"Low Vol" ETF Inflows Underscore Rally's Risk-Off Nature
When it comes to sector ETFs, the proof is in the proverbial pudding regarding the risk off tenor of the rally in U.S. equities.
Through April 1, the average year-to-date return for the low beta trio comprised of the Consumer Staples Select Sector SPDR (NYSE: XLP), the Health Care Select Sector SPDR (NYSE: XLV) and the Utilities Select Sector SPDR (NYSE: XLU) was 14.2 percent compared to a 10.5 percent gain for the SPDR S&P 500 (NYSE: SPY).
Overt bullishness towards those ETFs and rival funds while materials lag underscores the notion that investors have preferred more docile fare as a means of getting exposure to equities.
There is further confirmation of that as minimum volatility exchange traded products attracted $4.1 billion in new investments in the first quarter. During the quarter, low or minimum volatility ETPs raked in an average of $1.4 billion per month, more than triple the average monthly inflow of $416 million seen in 2012, according to iShares data.

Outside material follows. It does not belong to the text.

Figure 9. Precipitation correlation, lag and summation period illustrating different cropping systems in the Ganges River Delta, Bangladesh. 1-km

Of course past performance is not an indicator of future returns, but the recent gains by some of the marquee U.S.-listed "low vol" ETFs could be a sign that investors will continue to embrace these funds over riskier products.

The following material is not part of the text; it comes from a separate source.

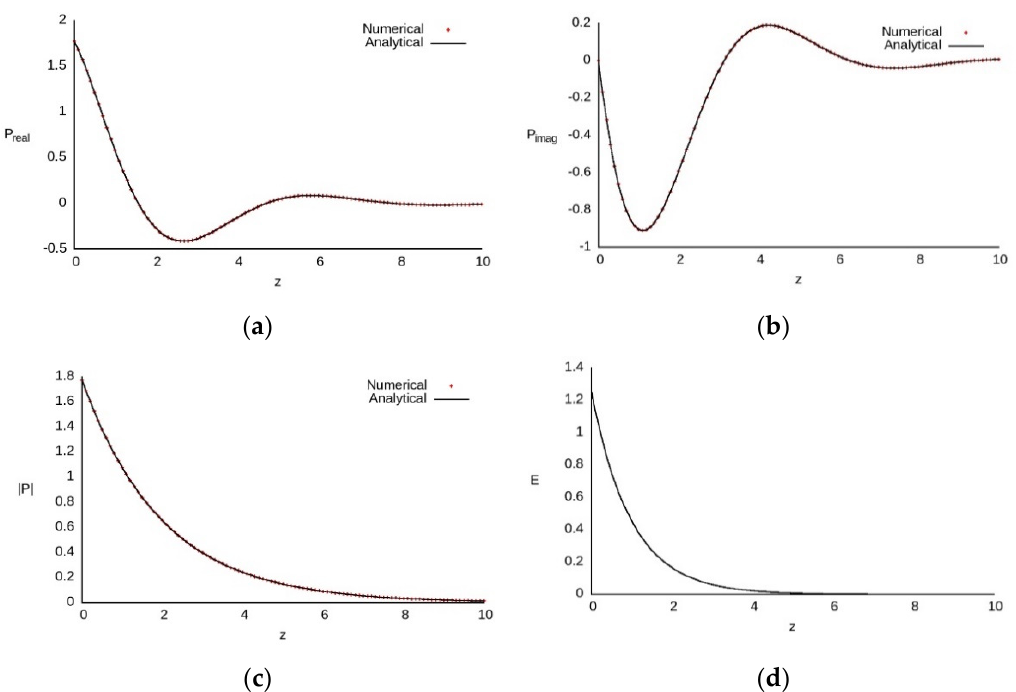
P z L (4c) evolution: real part ( a ), imaginary part ( b ), its modulus ( c ), Figure 4. The function ( , ) t and the pulse’s energy ( d ) obtained via computer simulation (red dotted line) and analytical solu- tion (black solid line) with the parameters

Through April 1, the iShares MSCI USA Minimum Volatility Index Fund (NYSE: USMV) was up 13 percent year-to-date while the PowerShares S&P 500 Low Volatility Portfolio (NYSE: SPLV) was up 12.8 percent. Obviously, those are two performances well in excess of SPY's.
To that end, it is not surprising that SPLV, the king of low volatility ETFs, has raked in $840.4 million in new assets this year, making it the second-best PowerShares ETF in 2013 in terms of inflows, according to issuer data.
USMV attracted $1.68 billion in new assets in the first quarter, an inflow tally that ranks seventh among all the ETFs in the world for the first three months of 2013, according to iShares data. Combined, SPLV and USMV now have nearly $7 billion in assets under management.
With investors favoring staples and health care names, it is easy to see why they have embraced SPLV and USMV. The iShares offering allocates more than 33 percent of its combined weight to those two sectors. So does SPLV, though that ETF's largest sector weight is 30.9 percent to utilities.
Low volatility ETFs also continue to show their mettle at the emerging markets level. The iShares MSCI Emerging Markets Index Fund (NYSE: EEM) is down 4.6 percent year-to-date. Compared to that, the 0.2 percent loss for both the iShares MSCI Emerging Markets Minimum Volatility Index Fund (NYSE: EEMV) and the PowerShares S&P Emerging Markets Low Volatility Portfolio (NYSE: EELV) looks pretty good.
EEMV now has almost $1.8 billion in AUM, up from $1.6 billion in late February. EELV has attracted $40.2 million in new capital this year, bringing its AUM total to $129.2 million.
Like their U.S. equivalents, EELV and EEMV are heavy on conservative sectors. Staples, telecom and utilities combine for over a third of EELV's weight. Same goes for EEMV, indicating that regardless of where investors put money to work this year, U.S. or emerging markets, low beta/minimum volatility is a preferred asset allocation strategy.